(DOCUMENT EXTRACT begins)
That’s why Linux distributions are different, because each one of them ships a different combination of the things above. In many cases, some distributions are based on others (meaning that they use the same distribution with minor / big modifications) while others are independent (not based on any other distribution).
For detailed information about the components of a Linux distribution, visit our detailed post.
We recommend starting with the Ubuntu MATE distribution.
It is a distribution that is based on Ubuntu, the most famous Linux desktop distribution of all time. Ubuntu has access to a large database of “packages” which are the main way of distributing software on Linux. Ubuntu is also supported by a lot of companies and vendors worldwide, and has the largest user community behind it. Ubuntu MATE is a derivative of Ubuntu that comes with the “MATE” desktop, which is very similar to Windows or macOS. The distribution adds a lot of things that are missing in the original Ubuntu, which makes it the best choice for you.
There are other distributions that you can try, such as Fedora, Mint, Debian and many others. For more information about what is the best Linux distribution for you, you may refer to our previous post about this.
Most of the famous applications do work on Linux, such as Google Chrome, Firefox, Telegram, Spotify, Steam, GOG, OBS Studio, VLC and many similar. However, some of them don’t work on Linux, such as Adobe programs and Microsoft Office. For such type of applications, we have other free alternatives on Linux (E.g we have GIMP, Inkscape and Krita as alternatives for Adobe applications, and LibreOffice as an alternative for MS Office).
For a complete list of those alternatives, we recommend that you check the following Wikipedia article.
If you face any problem on Linux, then in 99% of the cases there’s someone else who faced it before you. That’s why we suggest everyone to just use Google to search for the issue they are having before trying to do anything their selves.
If you need help, then there are tons of online forums, mailing lists, support platforms and IRC channels (chat channels) that you can use to get help. Those channels vary based on the distribution that you are using, but if you started with Ubuntu, then you can make use of the Ubuntu Forums and the AskUbuntu website.
For other distributions, just search in your distribution’s website for support links. They are always there.
(DOCUMENT EXTRACT ends)
(THE DATA begins)
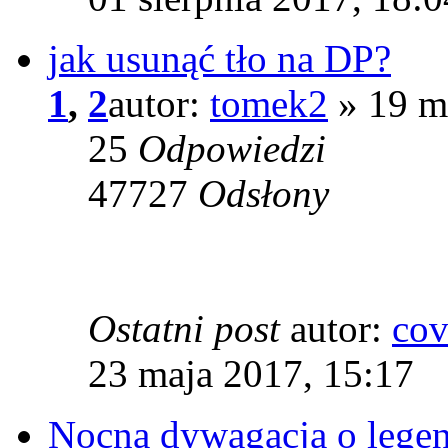
jak usunąć tło na DP?
1
,
2
autor:
tomek2
» 19 m
25
Odpowiedzi
47727
Odsłony
Ostatni post
autor:
co
23 maja 2017, 15:17
Nocna dywagacja o lege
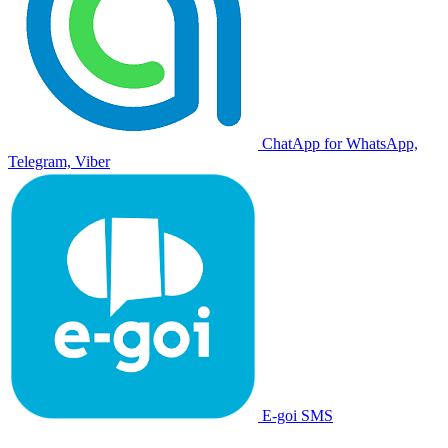
ChatApp for WhatsApp,
Telegram, Viber
E-goi SMS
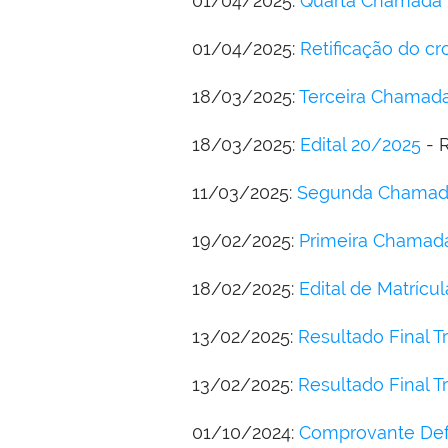
01/04/2025:
Quarta Chamada
01/04/2025:
Retificação do c
18/03/2025:
Terceira Chamad
18/03/2025:
Edital 20/2025
- 
11/03/2025:
Segunda Chama
19/02/2025:
Primeira Chamad
18/02/2025:
Edital de Matrícu
13/02/2025:
Resultado Final T
13/02/2025:
Resultado Final T
01/10/2024:
Comprovante Defin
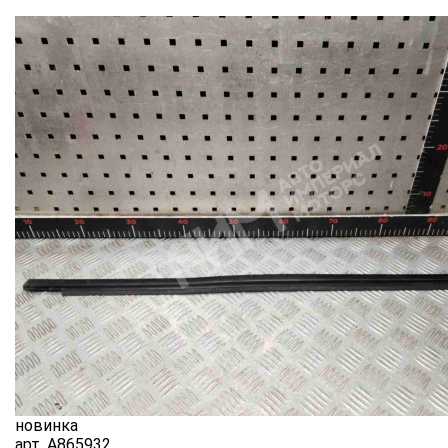
новинка
арт.
A865932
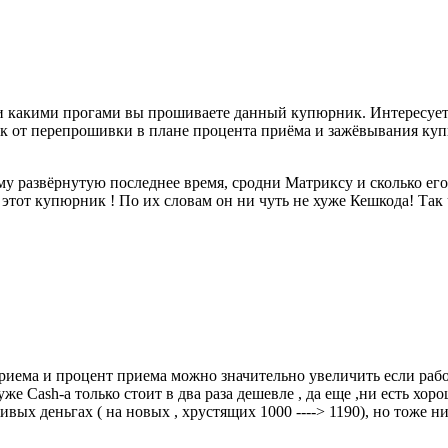
и какими прогами вы прошиваете данный купюрник. Интересует в
олк от перепрошивки в плане процента приёма и зажёвывания к
развёрнутую последнее время, сродни Матриксу и сколько его н
этот купюрник ! По их словам он ни чуть не хуже Кешкода! Так ч
приема и процент приема можно значительно увеличить если работа
уже Cash-а только стоит в два раза дешевле , да еще ,ни есть хо
живых деньгах ( на новых , хрустящих 1000 ----> 1190), но тоже ни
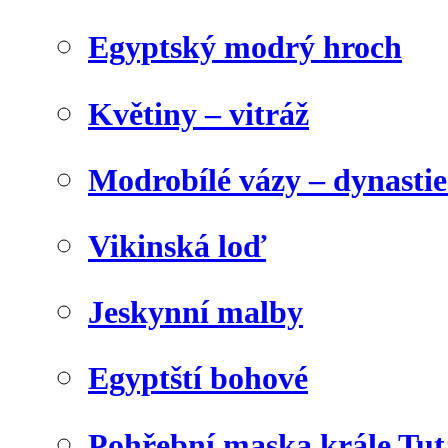
Egyptský modrý hroch
Květiny – vitráž
Modrobílé vázy – dynasti
Vikinská loď
Jeskynní malby
Egyptští bohové
Pohřební maska krále Tu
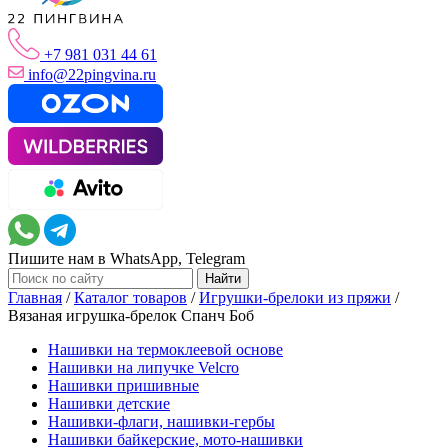
+7 981 031 44 61
info@22pingvina.ru
Пишите нам в WhatsApp, Telegram
Главная
/
Каталог товаров
/
Игрушки-брелоки из пряжи
/
Вязаная игрушка-брелок Спанч Боб
Нашивки на термоклеевой основе
Нашивки на липучке Velcro
Нашивки пришивные
Нашивки детские
Нашивки-флаги, нашивки-гербы
Нашивки байкерские, мото-нашивки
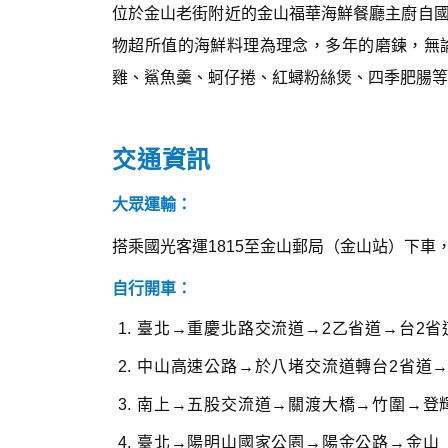
位於金山老街附近的金山福華海鮮餐廳主廚自
物超所值的海鮮料理為理念，多年的磨鍊，無
雞、鯊魚羹、蚵仔捲、紅蟳粉絲煲、四季肥腸等
交通資訊
大眾運輸：
搭乘國光客運1815至金山郵局（金山站）下車
自行開車：
臺北→重慶北路交流道→2乙省道→台2省
中山高速公路→於八堵交流道轉台2省道
南上→五股交流道→關渡大橋→竹圍→登
臺北→陽明山國家公園→陽金公路→金山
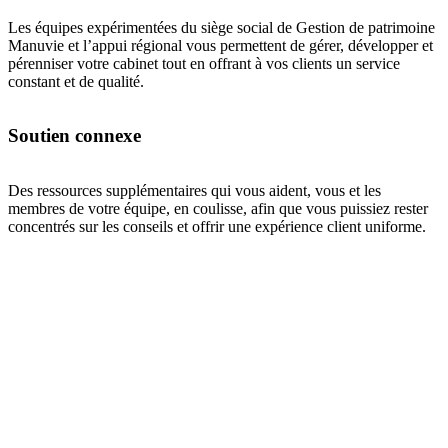
Les équipes expérimentées du siège social de Gestion de patrimoine
Manuvie et l’appui régional vous permettent de gérer, développer et
pérenniser votre cabinet tout en offrant à vos clients un service
constant et de qualité.
Soutien connexe
Des ressources supplémentaires qui vous aident, vous et les
membres de votre équipe, en coulisse, afin que vous puissiez rester
concentrés sur les conseils et offrir une expérience client uniforme.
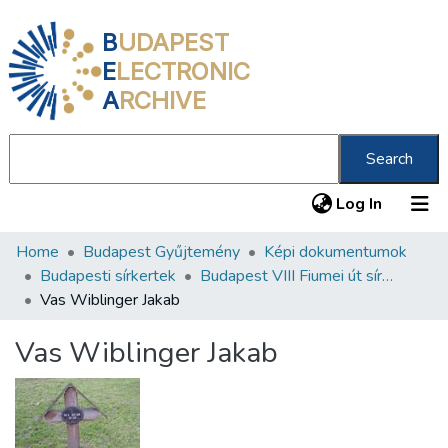
B
UDAPEST
E
LECTRONIC
A
RCHIVE
Search
(current
Log In
Home
Budapest Gyűjtemény
Képi dokumentumok
Communities & Collections
Budapesti sírkertek
Budapest VIII Fiumei út sírkert 2. rész
All of DSpace
Vas Wiblinger Jakab
Statistics
Vas Wiblinger Jakab
About us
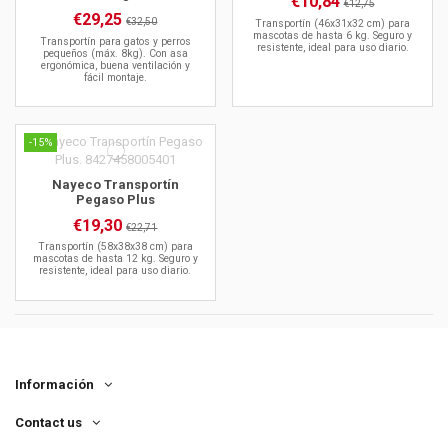
€10,84
€12,75
€29,25
€32,50
Transportín (46x31x32 cm) para
mascotas de hasta 6 kg. Seguro y
Transportín para gatos y perros
resistente, ideal para uso diario.
pequeños (máx. 8kg). Con asa
ergonómica, buena ventilación y
fácil montaje.
-15%
Nayeco Transportín
Pegaso Plus
€19,30
€22,71
Transportín (58x38x38 cm) para
mascotas de hasta 12 kg. Seguro y
resistente, ideal para uso diario.
Información
Contact us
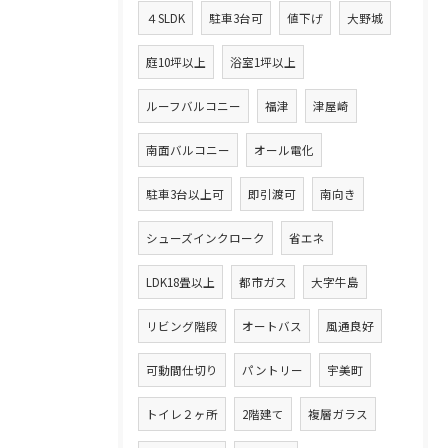
４SLDK
駐車3台可
値下げ
大野城
庭10坪以上
浴室1坪以上
ルーフバルコニー
福津
津屋崎
南面バルコニー
オール電化
駐車3台以上可
即引渡可
南向き
シューズインクローク
省エネ
LDK18畳以上
都市ガス
大字牛島
リビング階段
オートバス
風通良好
可動間仕切り
パントリー
宇美町
トイレ２ヶ所
2階建て
複層ガラス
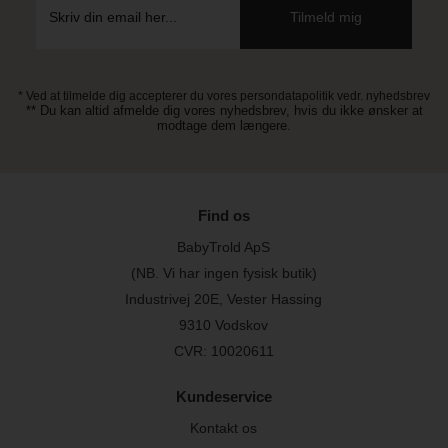
* Ved at tilmelde dig accepterer du vores persondatapolitik vedr. nyhedsbrev
** Du kan altid afmelde dig vores nyhedsbrev, hvis du ikke ønsker at
modtage dem længere.
Find os
BabyTrold ApS
(NB. Vi har ingen fysisk butik)
Industrivej 20E, Vester Hassing
9310 Vodskov
CVR: 10020611
Kundeservice
Kontakt os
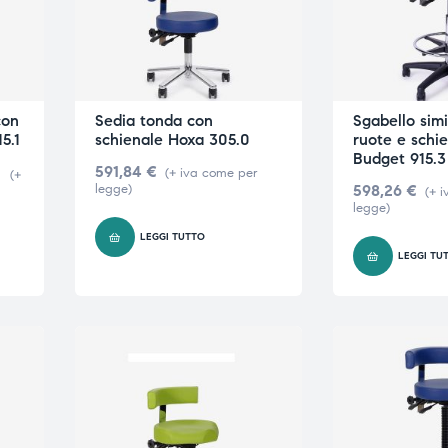
con
Sedia tonda con
Sgabello simi
5.1
schienale Hoxa 305.0
ruote e schi
Budget 915.3
591,84
€
(+ iva come per
(+
legge)
598,26
€
(+ 
legge)
LEGGI TUTTO
LEGGI TU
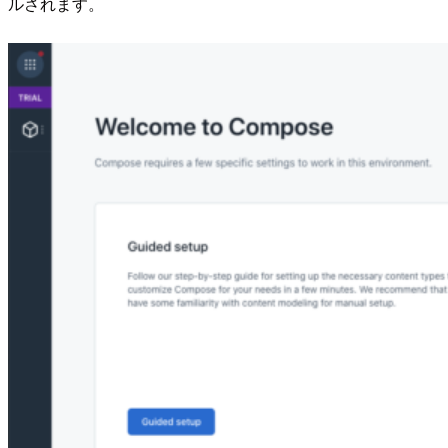
ルされます。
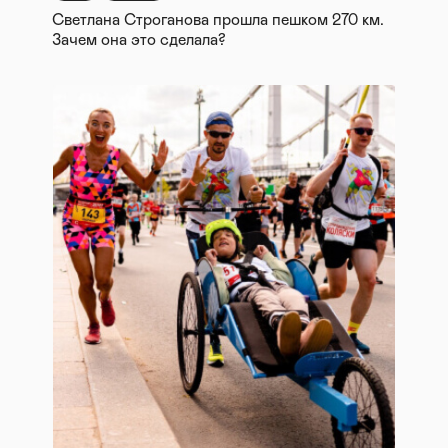
Светлана Строганова прошла пешком 270 км.
Зачем она это сделала?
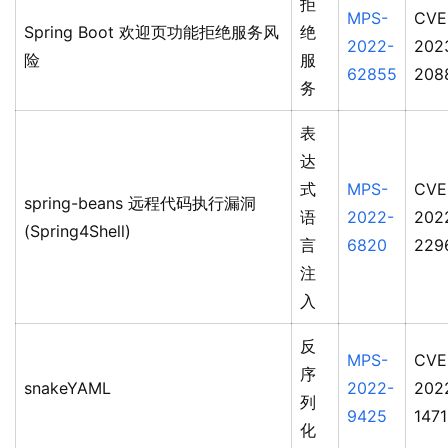
拒
MPS-
CVE
Spring Boot 欢迎页功能拒绝服务风
绝
2022-
202
险
服
62855
208
务
表
达
式
MPS-
CVE
spring-beans 远程代码执行漏洞
语
2022-
202
(Spring4Shell)
言
6820
229
注
入
反
MPS-
CVE
序
snakeYAML
2022-
202
列
9425
1471
化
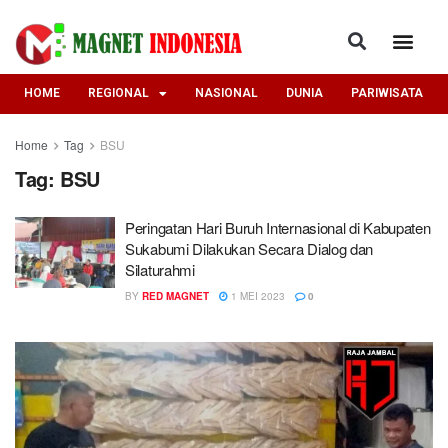
HOME
REGIONAL
NASIONAL
DUNIA
PARIWISATA
Home
Tag
BSU
Tag:
BSU
Peringatan Hari Buruh Internasional di Kabupaten
Sukabumi Dilakukan Secara Dialog dan
Silaturahmi
BY
RED MAGNET
1 MEI 2023
0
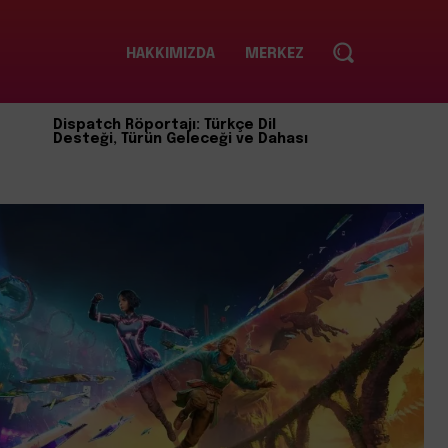
HAKKIMIZDA
MERKEZ
Dispatch Röportajı: Türkçe Dil
Desteği, Türün Geleceği ve Dahası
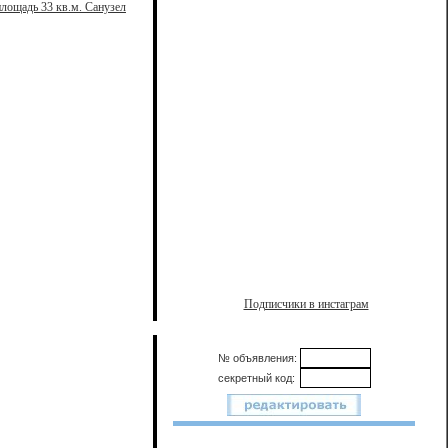
лощадь 33 кв.м. Санузел
Подписчики в инстаграм
№ объявления:
секретный код:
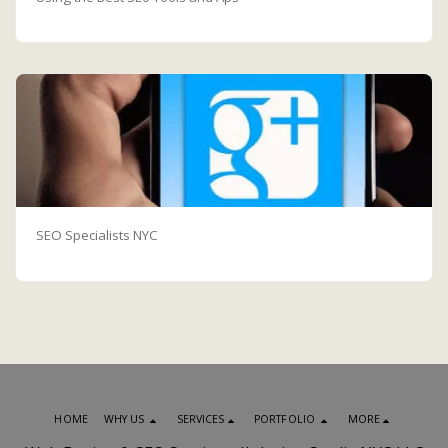
SEO Specialists NYC
HOME
WHY US
SERVICES
PORTFOLIO
MORE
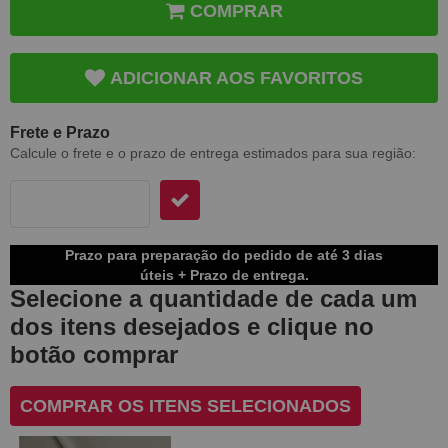
COMPRAR
ADICIONAR AOS FAVORITOS
Frete e Prazo
Calcule o frete e o prazo de entrega estimados para sua região:
Prazo para preparação do pedido de até 3 dias
úteis + Prazo de entrega.
Selecione a quantidade de cada um
dos itens desejados e clique no
botão comprar
COMPRAR OS ITENS SELECIONADOS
(THE DATA ends)
In the Linux distributions text, what is named as the alternative to MS Office?

- **ANSWER TO THIS TASK**
LibreOffice.